##### Data below #####

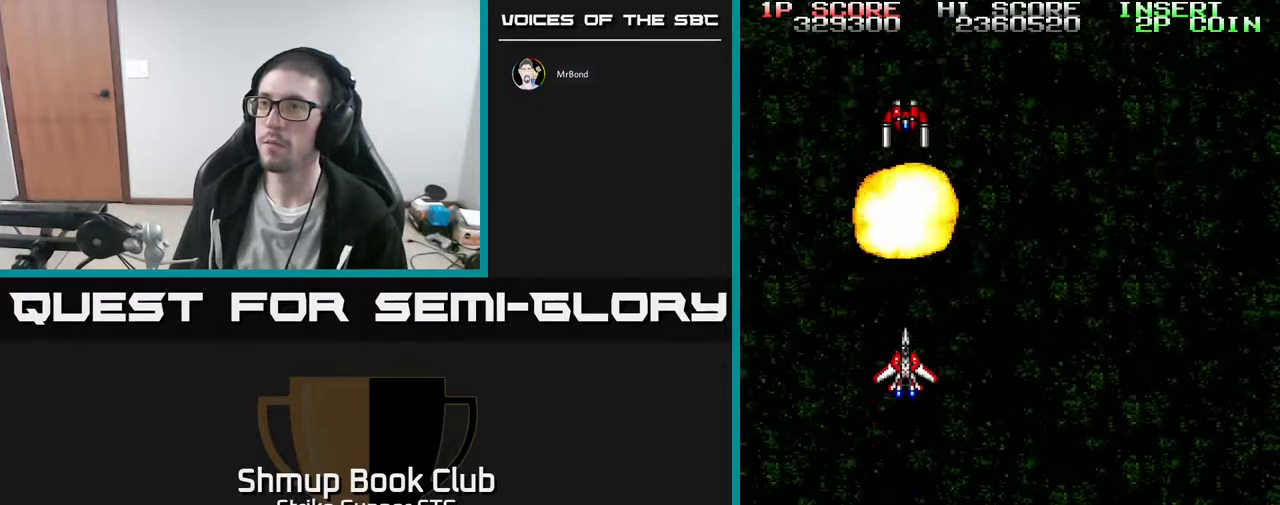
{"buttons": ["DPAD_RIGHT"], "left_stick": "center", "right_stick": "center", "events": [[33, "DPAD_DOWN", "up"], [283, "DPAD_UP", "down"], [383, "DPAD_UP", "up"], [500, "DPAD_RIGHT", "down"]]}
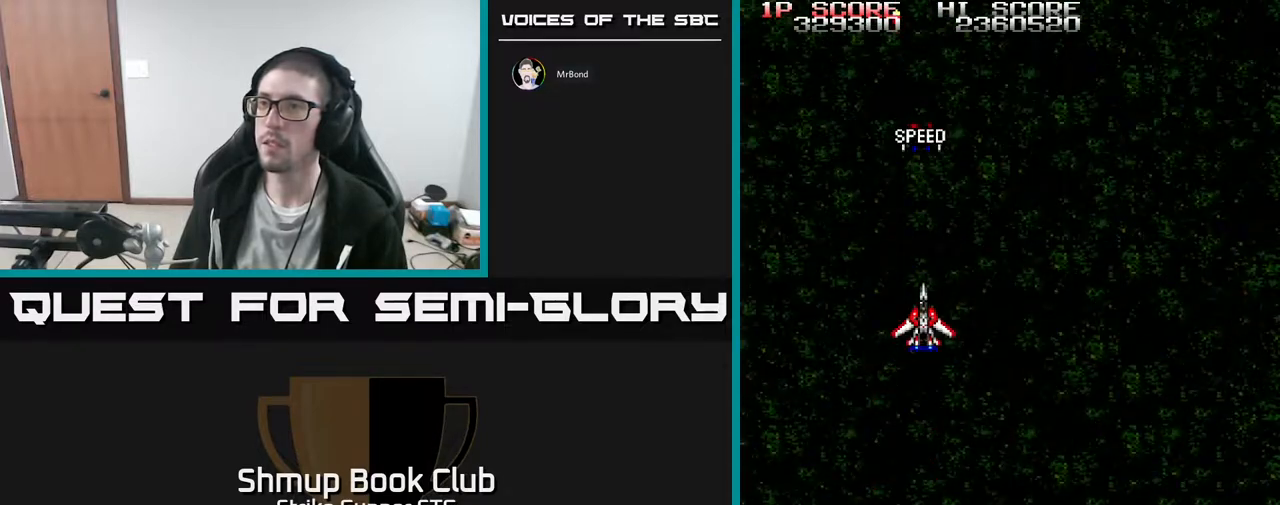
{"buttons": [], "left_stick": "center", "right_stick": "center", "events": [[50, "DPAD_UP", "down"], [83, "DPAD_RIGHT", "up"], [400, "DPAD_UP", "up"]]}
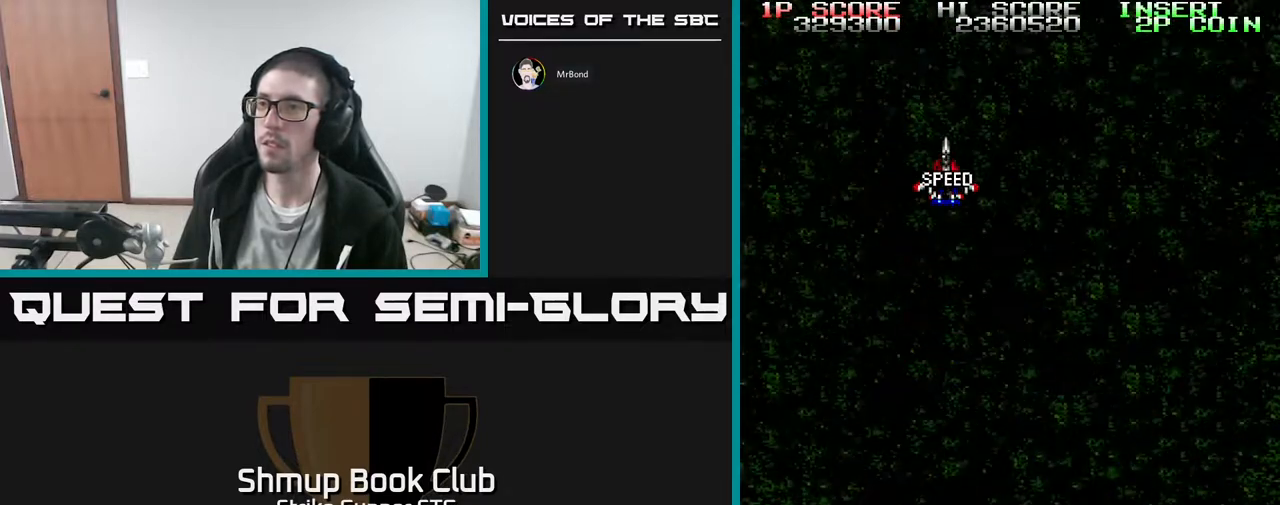
{"buttons": ["DPAD_DOWN"], "left_stick": "center", "right_stick": "center"}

#####

Activity:
The pictures should not be reproduced; quote all of the other material exactly.

Task response:
{"buttons": ["DPAD_RIGHT"], "left_stick": "center", "right_stick": "center", "events": [[33, "DPAD_DOWN", "up"], [283, "DPAD_UP", "down"], [383, "DPAD_UP", "up"], [500, "DPAD_RIGHT", "down"]]}
{"buttons": [], "left_stick": "center", "right_stick": "center", "events": [[50, "DPAD_UP", "down"], [83, "DPAD_RIGHT", "up"], [400, "DPAD_UP", "up"]]}
{"buttons": ["DPAD_DOWN"], "left_stick": "center", "right_stick": "center"}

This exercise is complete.